Rugby Union

Jones casts doubt over England's World Cup hopes without Smith

Eddie Jones casts doubt over England’s World Cup hopes without fly-half Marcus Smith… as former head coach insists he has ‘moved on’ ahead of Twickenham return

  • Ex-boss Eddie Jones believes England need Marcus Smith to win the World Cup 
  • Steve Borthwick is expected to favour pairing of Owen Farrell and George Ford
  • Jones is preparing for a Twickenham comeback as Barbarians coach on Sunday 

Eddie Jones has reiterated that he was backing Marcus Smith to expand England’s attacking repertoire before being sacked – and cast doubt on the national team’s World Cup hopes if they adopt a purely pragmatic approach.

The former Red Rose head coach is in London with the Barbarians, preparing for a Twickenham comeback on Sunday against Steve Hansen’s World XV. 

He insisted that he is looking forward to returning to the stadium and has no hard feelings towards the RFU for his shock dismissal late last year, after a sequence of disappointing results.

Jones is in diplomatic mode on this visit before his second stint in charge of the Wallabies starts with a Test against South Africa in Pretoria next month. 

But his words may serve as a warning to England about their strategic direction as his successor, Steve Borthwick, is expected to favour Owen Farrell and George Ford over Smith going into the World Cup this autumn.

Eddie Jones believes England need Marcus Smith if they are going to win the World Cup

England head coach Steve Borthwick is expected to favour Owen Farrell and George Ford

When asked about Smith, Jones said: ‘He is a (All Black fly-half) Richie Mo’unga-type player, who will take a long time to mature. That’s the reality, but is he worth maturing? I thought he was, but it’s up to other people to judge.’

Borthwick has spoken candidly about the state England were in when he took over six months ago – claiming that they were not performing well in any area. 

Instead of being hurt by that assertion, Jones agreed with it, but also explained that it was a by-product of future planning.

‘It is true,’ he said. ‘We were trying to build a team to win the World Cup.’ 

Pointedly, he went on: ‘I don’t believe you’re going to be able to win the World Cup by just kicking. I don’t believe you can. I can be proven wrong, but I think with the grounds as they are, you are going to need to play more positive rugby.

‘It’s because of the conditions and speed of the ruck ball. The interesting thing watching South Africa in November is that they started running a lot more from kick-return and it opened up for their outside backs. I think that’s the trend of the game. You have to go quickly. You can’t just play slowly.’

Jones claimed there was not much dialogue now between him and his former assistant, Borthwick – ‘it’s dried up a bit’ – and was at pains to emphasise that he has banished any trace of sentiment towards England. 

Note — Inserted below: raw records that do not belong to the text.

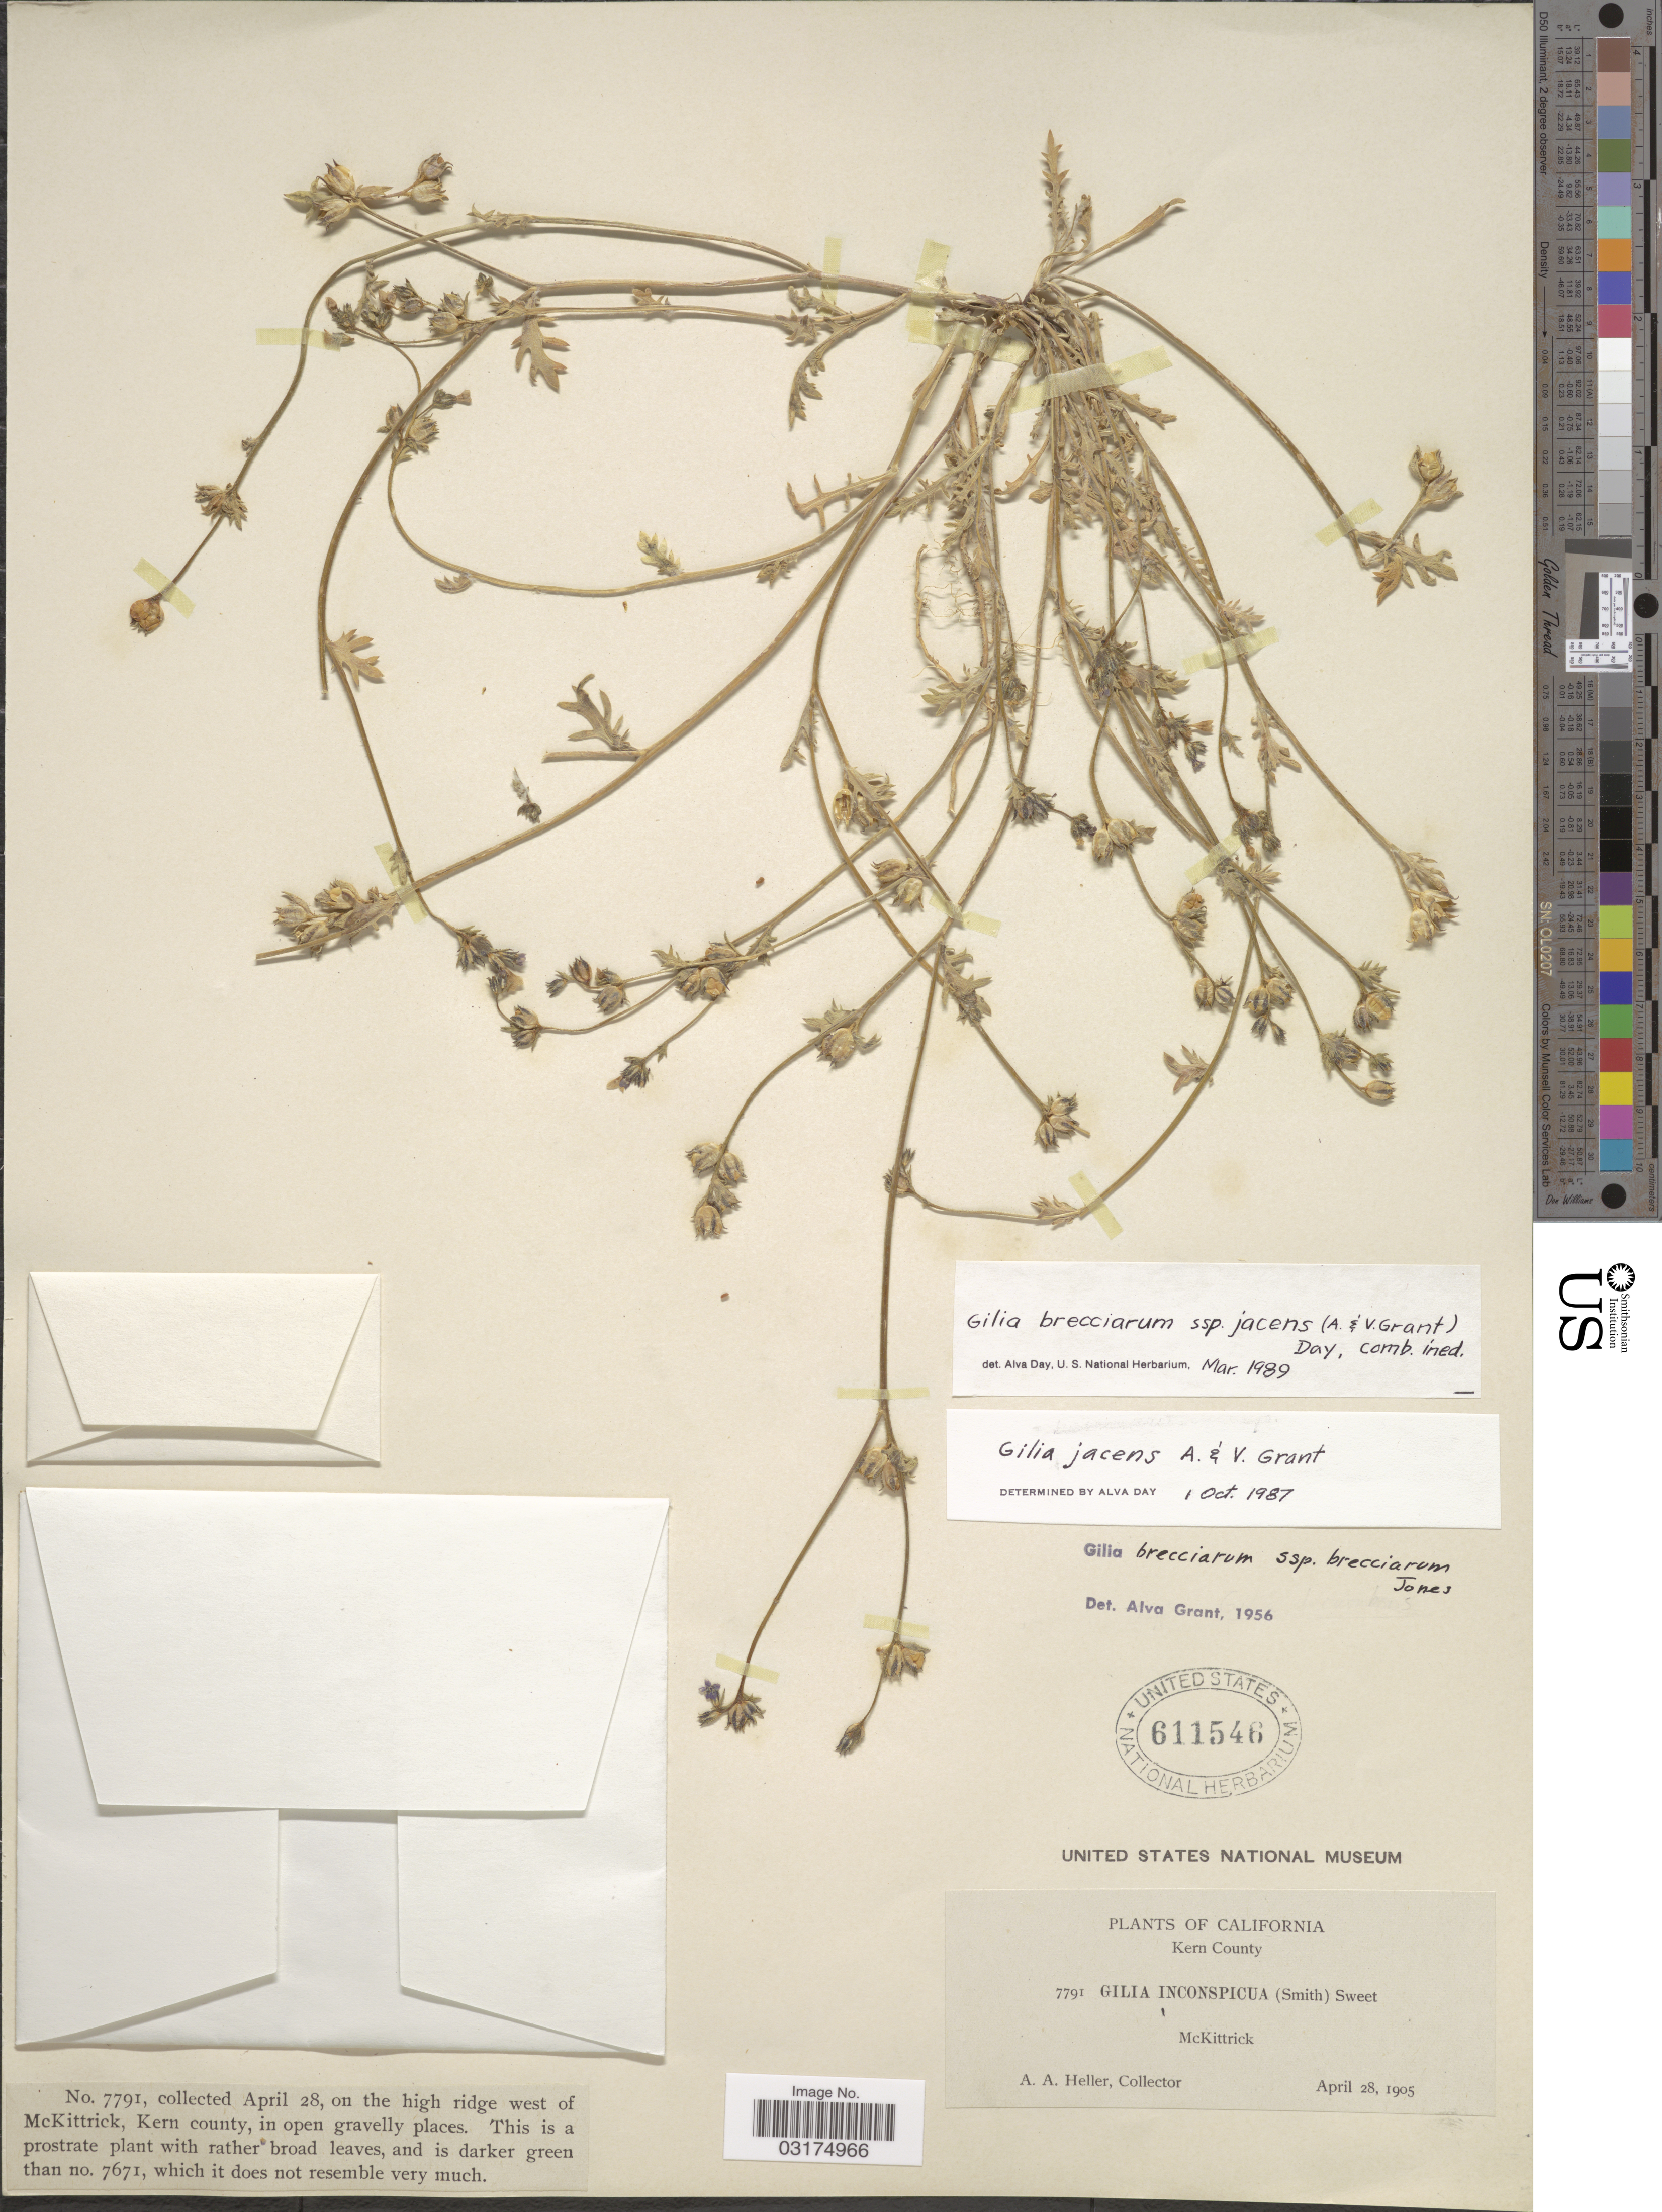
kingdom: Plantae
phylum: Tracheophyta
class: Magnoliopsida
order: Ericales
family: Polemoniaceae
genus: Gilia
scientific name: Gilia sp.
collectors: A. A. Heller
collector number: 7791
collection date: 1905-04-28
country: United States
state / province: California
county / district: Kern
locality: Kern County. McKittrick. On the high ridge west of McKittrick.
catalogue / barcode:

‘I love the team I’m coaching, but then when I move I don’t have any regrets; any bad feelings,’ he said.

‘I want that team to do okay, but there’s no emotional attachment to that team any more. They (England) are just one of the six teams in the Six Nations. I watch them and I think about – like all the teams – how I would coach them if I had that team. Then if we come up against them, I’ve already got something in my head.’

Moving on was a swift process after his RFU sacking. 

Jones claimed it took him two or three weeks to come to terms with what had happened and look ahead to the next project. 

Jones is preparing for a Twickenham comeback as Barbarians coach on Sunday

‘Post England, I always knew there were possibilities,’ he said. ‘There was always going to be a job there.’

The prospect of Sunday’s appointment at Twickenham is one which enthuses him. There will be no sense of unease. 

‘I loved my time here and I’m looking forward to it,’ said Jones. ‘The sun is shining. It will be unbelievable.

‘I am going to enjoy every moment of it. I don’t hold any grudges against anyone. I have moved on. If they have not moved on, that’s their problem, not my problem.’